I'm sorry? I mean, I know your stereotypical judge is a crusty old dinosaur who thinks it's ok to say things like this, but seriously? The quiet misogyny of it was just breathtaking: the idea that violent alcohol abuse might somehow be acceptable from thrusting young men, but when a 'female' starts doing it – not even a woman, mind, but a female – well, then clearly something is very wrong indeed and she should probably be burned as a witch. And these are the people in charge of administering justice in this country! Sigh.

Incidentally, the fact that the journalist was quite happy to blithely quote this remark and move on without further comment really does make me wonder. Apparently, he (or his editors, I suppose) figured we'd all be more interested in gasping at how many pints she could down over lunch, so the article ended up reinforcing those prejudices rather than challenging them. I mean, yes, I get that it was a personal profile and not a piece of political commentary. But you'd think that with 3,000 words to play with on this supposed symbol of 'ladette culture', they could have found just a bit of space to ask why she's achieved such notoriety basically for being female whilst in charge of an alcohol problem.

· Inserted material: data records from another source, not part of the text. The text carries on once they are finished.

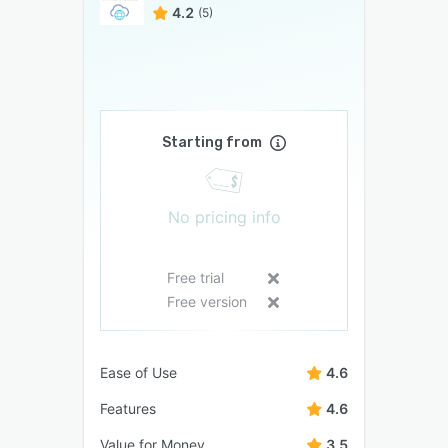
4.2
(5)
Starting from
No pricing info
Free trial
Free version
Ease of Use
4.6
Features
4.6
Value for Money
3.5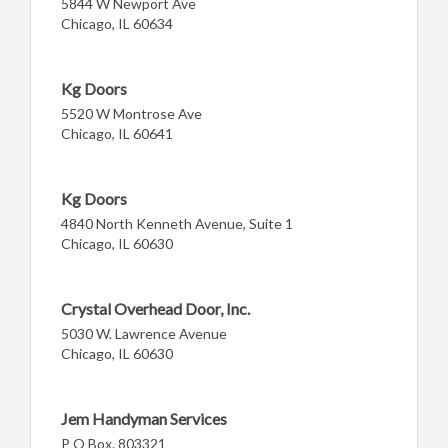
5844 W Newport Ave
Chicago, IL 60634
Kg Doors
5520 W Montrose Ave
Chicago, IL 60641
Kg Doors
4840 North Kenneth Avenue, Suite 1
Chicago, IL 60630
Crystal Overhead Door, Inc.
5030 W. Lawrence Avenue
Chicago, IL 60630
Jem Handyman Services
P O Box. 803321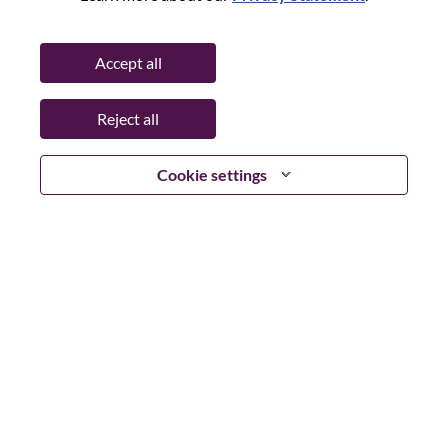
Password
Accept all
Reject all
Log in
Cookie settings
Forgot your password?
If you are a
recent applicant
for a current open role, we
have your email saved in our system; please select "Forgot
Password?" to reset and login.
If you are experiencing issues logging in and/or registering
as a new user, please contact our HR team at
hrsupport@lenovo.com
with the details of your error and
applicable screen shots. Please include “Applicant Login
Issue” in the subject of your email. A member of our team
will contact you for support upon review.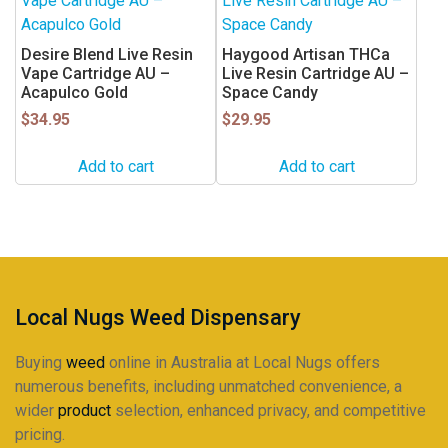
Desire Blend Live Resin
Haygood Artisan THCa
Vape Cartridge AU –
Live Resin Cartridge AU –
Acapulco Gold
Space Candy
$
34.95
$
29.95
Add to cart
Add to cart
Local Nugs Weed Dispensary
Buying
weed
online in Australia at Local Nugs offers
numerous benefits, including unmatched convenience, a
wider
product
selection, enhanced privacy, and competitive
pricing.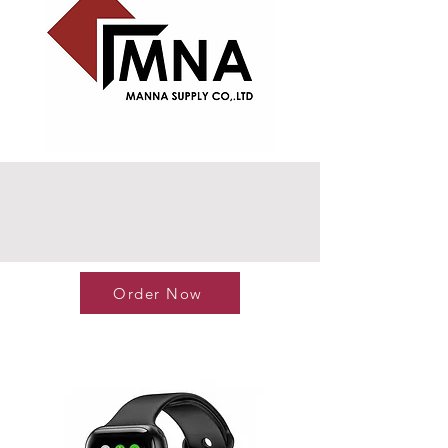
Order Now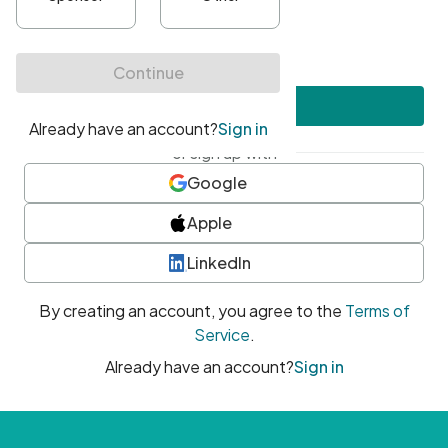
•
At least one uppercase character
•
At least one number
•
At least one special character
Create account
or sign up with
Google
Apple
LinkedIn
By creating an account, you agree to the
Terms of
Service
.
Already have an account?
Sign in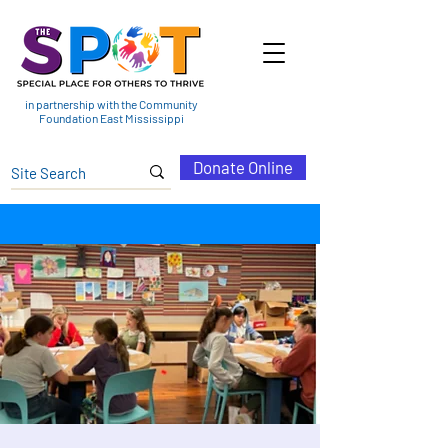
in partnership with the Community
Foundation East Mississippi
Donate Online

  1. Yes! I was similarly bewildered, both by the judge's bizarre comment, and the journalist's lack of comment on the comment..
    Still, nothing like a bit of righteous indignation over breakfast!

  2. You could regard his comment as being insulting to men - i.e. women are supposed to know better, but drunken, loutish behaviour is no more than you would expect from a man.
    If he had said "A white man with a record like this...", would you have said he was insulting white men?

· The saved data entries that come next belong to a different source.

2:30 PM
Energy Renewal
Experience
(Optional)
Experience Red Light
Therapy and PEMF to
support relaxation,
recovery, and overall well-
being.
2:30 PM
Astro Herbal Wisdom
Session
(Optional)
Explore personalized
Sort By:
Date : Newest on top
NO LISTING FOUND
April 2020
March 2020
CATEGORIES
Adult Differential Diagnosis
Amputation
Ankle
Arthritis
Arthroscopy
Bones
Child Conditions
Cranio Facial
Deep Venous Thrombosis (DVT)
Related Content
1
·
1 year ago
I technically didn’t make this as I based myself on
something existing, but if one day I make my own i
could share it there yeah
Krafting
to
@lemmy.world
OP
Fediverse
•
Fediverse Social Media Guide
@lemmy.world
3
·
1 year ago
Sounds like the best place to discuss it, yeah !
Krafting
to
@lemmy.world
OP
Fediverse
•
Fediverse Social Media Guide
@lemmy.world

  3. Of course it's insulting to men - my point was that there's a double standard at work here, and yes, the idea that this is ok for a man is just as wrong as the idea that it's not ok for a woman.

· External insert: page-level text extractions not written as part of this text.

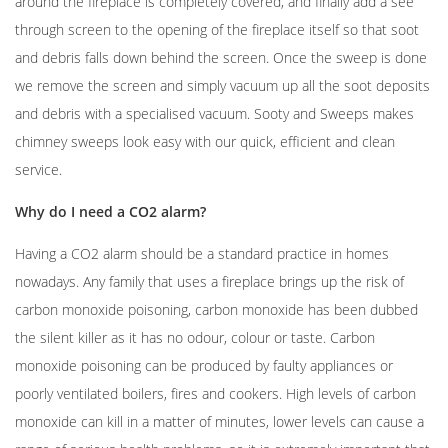
around the fireplace is completely covered, and finally add a see
through screen to the opening of the fireplace itself so that soot
and debris falls down behind the screen. Once the sweep is done
we remove the screen and simply vacuum up all the soot deposits
and debris with a specialised vacuum. Sooty and Sweeps makes
chimney sweeps look easy with our quick, efficient and clean
service.
Why do I need a CO2 alarm?
Having a CO2 alarm should be a standard practice in homes
nowadays. Any family that uses a fireplace brings up the risk of
carbon monoxide poisoning, carbon monoxide has been dubbed
the silent killer as it has no odour, colour or taste. Carbon
monoxide poisoning can be produced by faulty appliances or
poorly ventilated boilers, fires and cookers. High levels of carbon
monoxide can kill in a matter of minutes, lower levels can cause a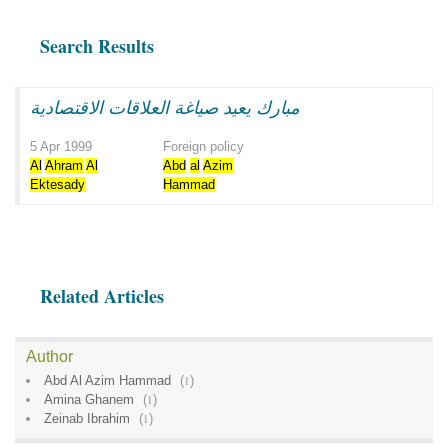
Search Results
مبارك يعيد صياغة العلاقات الاقتصادية
5 Apr 1999
Foreign policy
Al
Ahram
Al
Abd
al
Azim
Ektesady
Hammad
Related Articles
Author
Abd Al Azim Hammad
(
1
)
Amina Ghanem
(
1
)
Zeinab Ibrahim
(
1
)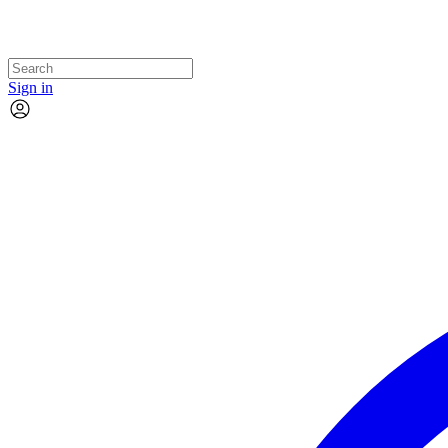
Sign in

    I'm not sure how to respond more specifically to your hypothetical question, because the whole point is that he wouldn't have said that, because that's not the way the underlying prejudices at play here work. In theory, I suppose, the answer to your question has to be yes. But in practice, I'm not sure it's relevant.

  4. My point was about misogyny. If he had said: "Your behaviour is bad, but that's no more than is to be expected from a woman", that would have been offensive to all women, and would have been misogynystic. What he actually said implies that he expects higher standards of behaviour from women. This is, as you point out, applying a double standard, and is unfair to the woman he was addressing, but it doesn't show a dislike of women. Nor does it suggest that he thought her behaviour would be OK in a man, only that it would be unsurprising.
    As for my hypothetical question, I would have said the statement was offensive mainly to non-whites because it implies that poor behaviour is to be expected from them.

  5. Ah, right, I think I understand your point a little better now. I was rather confused about how the race thing was relevant, I see where you're coming from now. And perhaps misogynistic was a poor choice of word (it's certainly a bugger to spell at 11 o clock at night) - but I do still stand by the claim that the comment was offensive to women as well as to men. Because I don't think it implied that he expects higher standards from women because he thinks women are awesome and mature and worthy of respect - to me it sounded much more like he expected different standards from women because he thinks women should be ladylike and well-behaved.

    In other words, I look at that quote and I see a man reprimanding a woman - or, as he disparagingly called her, a 'female' - for not conforming to his standards of what a woman should be like. Maybe misogynistic is the wrong word, maybe paternalistic or even patriarchal would be better, but I still think it betrays an offensive attitude to women. And, obviously, I'm not particularly trying to defend women's inalienable right to get pissed and smash things up - it's the underlying attitude that grates on me.